Requirement >> Using the entries below, write out the line with "Per listed object, output", the line with "#2 green circuit", and every line in between, exactly as each is written.

Records shown >>
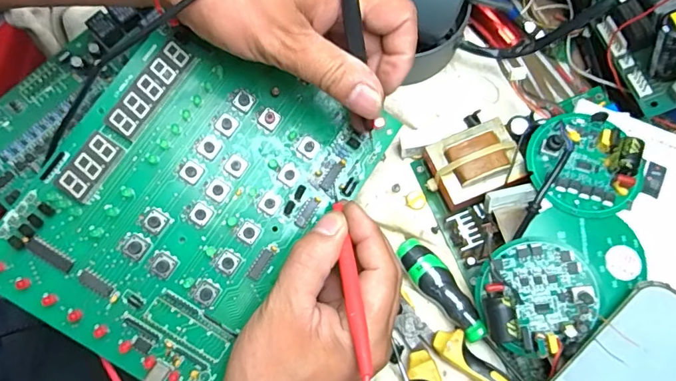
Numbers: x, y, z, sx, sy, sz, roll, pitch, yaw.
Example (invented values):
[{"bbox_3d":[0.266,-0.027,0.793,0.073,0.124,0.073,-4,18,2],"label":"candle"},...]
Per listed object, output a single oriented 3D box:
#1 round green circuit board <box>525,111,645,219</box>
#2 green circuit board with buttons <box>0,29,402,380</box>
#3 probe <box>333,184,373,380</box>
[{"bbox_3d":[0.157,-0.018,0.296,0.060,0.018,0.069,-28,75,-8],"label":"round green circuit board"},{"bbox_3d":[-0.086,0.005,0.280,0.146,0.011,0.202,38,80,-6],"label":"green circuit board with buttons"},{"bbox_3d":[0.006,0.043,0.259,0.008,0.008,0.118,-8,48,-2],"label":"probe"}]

Solution to the problem >>
Per listed object, output a single oriented 3D box:
#1 round green circuit board <box>525,111,645,219</box>
#2 green circuit board with buttons <box>0,29,402,380</box>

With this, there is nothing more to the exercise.